Brief:
The answer consists of the lines from the line holding "וטכנולוגיות שמאפשרות ניטור, אבחון" through the last line of the entries, retyped exactly, and nothing else. No pictures belong in it.

Extracted material:
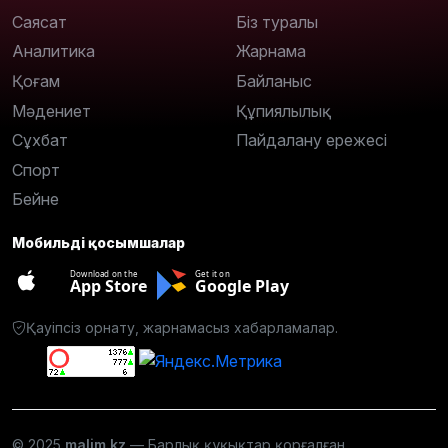
Саясат
Біз туралы
Аналитика
Жарнама
Қоғам
Байланыс
Мәдениет
Құпиялылық
Сұхбат
Пайдалану ережесі
Спорт
Бейне
Мобильді қосымшалар
Download on the
Get it on
App Store
Google Play
Қауіпсіз орнату, жарнамасыз хабарламалар.
© 2025
malim.kz
— Барлық құқықтар қорғалған.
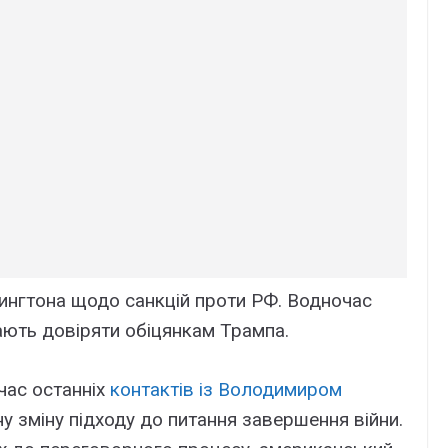
шингтона щодо санкцій проти РФ. Водночас
шають довіряти обіцянкам Трампа.
час останніх
контактів із Володимиром
 зміну підходу до питання завершення війни.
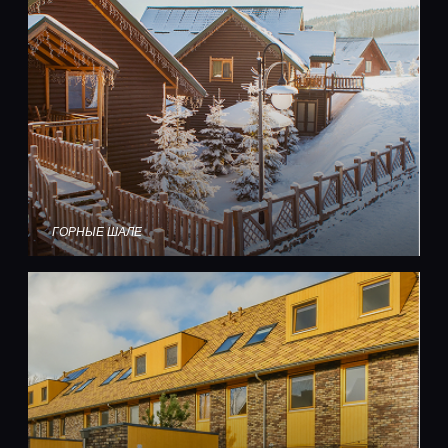
ГОРНЫЕ ШАЛЕ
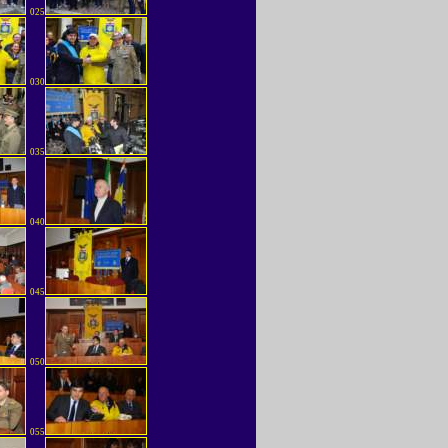
025
030
035
040
045
050
055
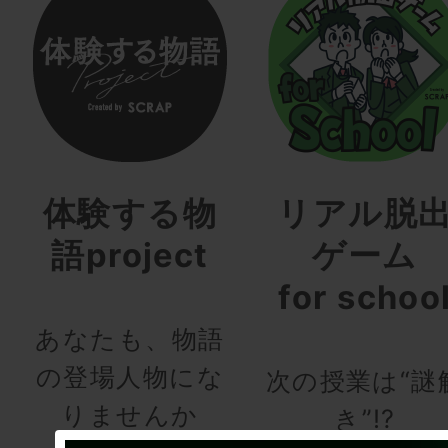
体験する物
リアル脱
語project
ゲーム
for schoo
あなたも、物語
の登場人物にな
次の授業は“謎
りませんか
き”!?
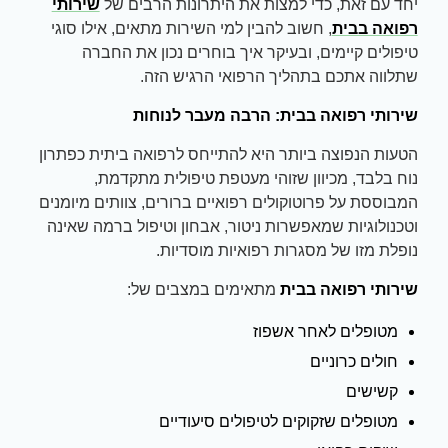
יחד עם זאת, כדי למצות את היתרונות הרבים של
שירותי
רפואה בבית
, חשוב להבין למי השירות מתאים, אילו סוגי
טיפולים קיימים, ובעיקר איך בוחרים נכון את החברה
שתלווה אתכם בתהליך הרפואי הרגיש הזה.
שירותי רפואה בבית: הרבה מעבר לנוחות
הטעות הנפוצה ביותר היא להתייחס לרפואה ביתית כפתרון
נוח בלבד, מכיוון שזוהי מעטפת טיפולית מתקדמת,
המבוססת על פרוטוקולים רפואיים ברורים, צוותים מיומנים
וטכנולוגיות שמאפשרות ניטור, אבחון וטיפול ברמה שאינה
נופלת מזו של מסגרות רפואיות מוסדיות.
שירותי רפואה בבית
מתאימים במצבים של:
מטופלים לאחר אשפוז
חולים כרוניים
קשישים
מטופלים שזקוקים לטיפולים סיעודיים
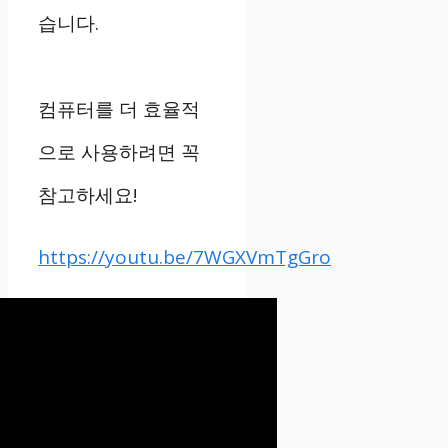
습니다.
컴퓨터를 더 효율적
으로 사용하려면 꼭
참고하세요!
https://youtu.be/7WGXVmTgGro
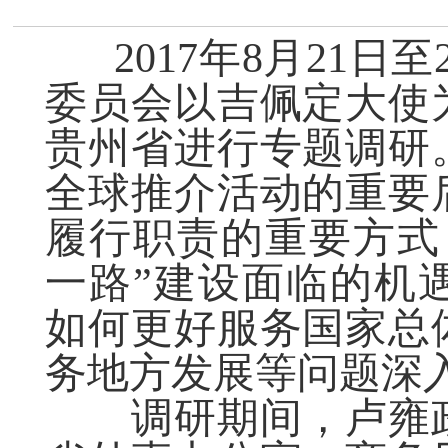
2017年8月21
委员会以吉佩定大使
贵州省进行专题调研
全球推介活动的重要
履行职责的重要方式
一路”建设面临的机
如何更好服务国家总
务地方发展等问题深
调研期间，卢雍政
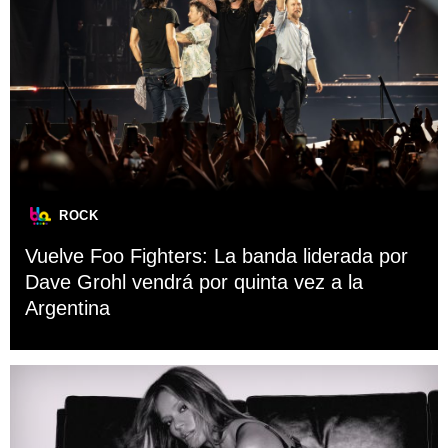
ROCK
Vuelve Foo Fighters: La banda liderada por
Dave Grohl vendrá por quinta vez a la
Argentina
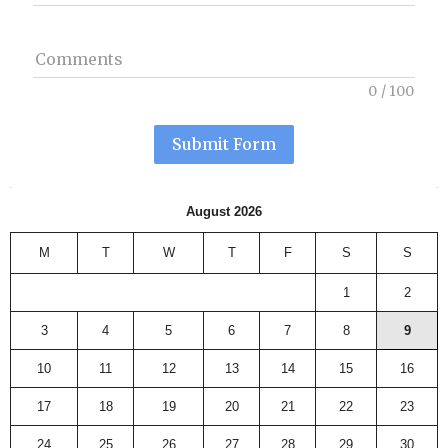
Comments
0
/
100
Submit Form
August 2026
M
T
W
T
F
S
S
1
2
3
4
5
6
7
8
9
10
11
12
13
14
15
16
17
18
19
20
21
22
23
24
25
26
27
28
29
30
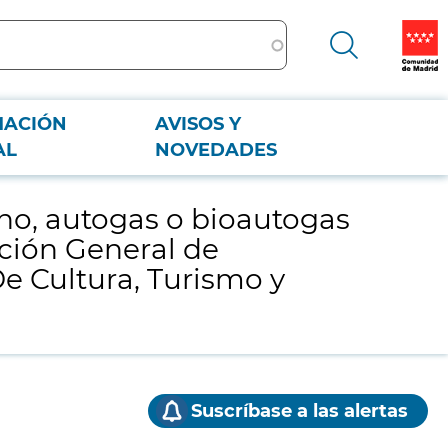
MACIÓN
AVISOS Y
Dirección General de Patrimonio Cultural y Oficina del Español de la
AL
NOVEDADES
ano, autogas o bioautogas
cción General de
De Cultura, Turismo y
Suscríbase a las alertas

Result below:
וטכנולוגיות שמאפשרות ניטור, אבחון וטיפול ברמה שאינה
נופלת מזו של מסגרות רפואיות מוסדיות.
שירותי רפואה בבית
מתאימים במצבים של:
מטופלים לאחר אשפוז
חולים כרוניים
קשישים
מטופלים שזקוקים לטיפולים סיעודיים
습니다.
컴퓨터를 더 효율적
으로 사용하려면 꼭
참고하세요!
https://youtu.be/7WGXVmTgGro
2017年8月21
委员会以吉佩定大使
贵州省进行专题调研
全球推介活动的重要
履行职责的重要方式
一路”建设面临的机
如何更好服务国家总
务地方发展等问题深
调研期间，卢雍政
ROCK
Vuelve Foo Fighters: La banda liderada por
Dave Grohl vendrá por quinta vez a la
Argentina
Comments
0
/
100
Submit Form
August 2026
M
T
W
T
F
S
S
1
2
3
4
5
6
7
8
9
10
11
12
13
14
15
16
17
18
19
20
21
22
23
24
25
26
27
28
29
30
MACIÓN
AVISOS Y
Dirección General de Patrimonio Cultural y Oficina del Español de la
AL
NOVEDADES
ano, autogas o bioautogas
cción General de
De Cultura, Turismo y
Suscríbase a las alertas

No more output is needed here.